A rifletterci siamo cresciuti persuasi che il nostro comportamento generasse le emozioni dei nostri genitori. E ci siamo convinti che anche le nostre emozioni da adulti dipendano dagli altri.
Ma quello che gli altri dicono e fanno non è la causa . I nostri sentimenti derivano dai nostri bisogni profondi. Avremo reazioni positive se sono appagati e negative se non sono soddisfatti.
Leggi: “Sei sparito in questi giorni mi hai dato un dispiacere!” Questa frase incolpa l’altro del mio sentire, probabilmente inizierà una discussione.
Se invece dicessi: “Non mi hai chiamato negli ultimi due giorni e mi é dispiaciuto, volevo condividere con te dei pensieri” sto riconoscendo il mio bisogno. L’altro non sente di doversi difendersi a priori, può iniziare un dialogo. Imparare ad usare bene il linguaggio, privandolo dei sensi di colpa e delle accuse, è uno degli obiettivi del mio libro.
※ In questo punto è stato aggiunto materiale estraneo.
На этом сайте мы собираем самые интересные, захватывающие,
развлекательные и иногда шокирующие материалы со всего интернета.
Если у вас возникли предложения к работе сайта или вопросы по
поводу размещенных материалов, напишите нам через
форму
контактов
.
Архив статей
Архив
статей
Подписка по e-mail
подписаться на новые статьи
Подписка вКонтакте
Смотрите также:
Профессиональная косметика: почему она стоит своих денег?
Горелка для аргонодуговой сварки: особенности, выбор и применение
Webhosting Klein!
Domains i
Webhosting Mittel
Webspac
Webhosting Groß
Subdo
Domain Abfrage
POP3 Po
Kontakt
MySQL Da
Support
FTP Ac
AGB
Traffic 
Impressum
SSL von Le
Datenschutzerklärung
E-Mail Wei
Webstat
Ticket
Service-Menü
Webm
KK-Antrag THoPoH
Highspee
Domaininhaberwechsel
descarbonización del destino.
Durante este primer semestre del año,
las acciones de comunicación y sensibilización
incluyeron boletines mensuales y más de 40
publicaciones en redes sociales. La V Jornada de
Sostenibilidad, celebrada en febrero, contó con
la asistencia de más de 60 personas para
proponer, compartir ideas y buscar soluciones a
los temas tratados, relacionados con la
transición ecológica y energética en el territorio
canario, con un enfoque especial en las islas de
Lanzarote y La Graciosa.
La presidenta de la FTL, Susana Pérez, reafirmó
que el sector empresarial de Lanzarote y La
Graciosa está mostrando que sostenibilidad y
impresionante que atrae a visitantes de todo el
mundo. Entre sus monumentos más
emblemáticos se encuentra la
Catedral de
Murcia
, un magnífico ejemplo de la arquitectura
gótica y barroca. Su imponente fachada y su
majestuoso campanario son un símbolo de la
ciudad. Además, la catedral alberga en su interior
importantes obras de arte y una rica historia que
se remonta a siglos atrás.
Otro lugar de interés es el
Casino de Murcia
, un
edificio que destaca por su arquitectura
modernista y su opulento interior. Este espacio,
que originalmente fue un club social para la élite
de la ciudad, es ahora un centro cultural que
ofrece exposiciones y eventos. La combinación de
In base alla sua esperienza, è possibile che una percentuale delle incomprensioni e dei conflitti sia dovuto al mancato desiderio di entrare in comunicazione con l’altro? Il crescente isolamento dell’individuo moderno, al di là dell’incapacità di parlare efficacemente, può essere dovuto alla volontà di non voler comunicare e quindi di aprirsi all’altro?
Abbiamo tutti il grande desiderio di entrare in relazione con l’altro.” Solo che oggi, che parliamo molto attraverso i social, essere compresi si vive come un diritto. Inoltre scambiamo le opinioni, soprattutto le nostre, per verità. Tutti crediamo nelle nostre parole, soprattutto quando sono mosse da buone intenzioni. E in generale lo sono sempre, anche quando parliamo di argomenti che conosciamo poco e di cui abbiamo letto in modo superficiale o su siti vari di cui non conosciamo la fonte.
Cosi parliamo e pensiamo di comunicare, ma non è cosí.
E’ importante essere consapevoli che se l’altro non capisce spesso la responsabilità è la nostra che non siamo riusciti a confezionare un discorso perfetto per lui e i suoi filtri cognitivi.
Il suo libro è diretto ad un pubblico vastissimo, perché i conflitti si generano con chiunque e non solo sul posto di lavoro. Quando ha scritto “Non fraintendermi! Fine dei qui pro quo in ufficio, a casa, con gli amici” qual è stato l’obiettivo che si è posta?
Insegno comunicazione da più di vent’anni e non smetto di studiare ogni giorno. Devo molto a tanti autori e insegnanti tra cui Daniel Goleman, Beau Lotto, Richard Bandler, Marshall Rosenberg, per citarne solo alcuni, ma non trovavo un libro che fosse un manuale che racchiudesse le principali teorie della comunicazione con esempi concreti. Ho provato a farlo io. E volevo fosse scritto in un modo semplice e divertente, pur mantenendo il rigore scientifico, affinché potesse essere letto da più persone possibili. Abbiamo tutti voglia di trovare una soluzione ai fraintendimenti.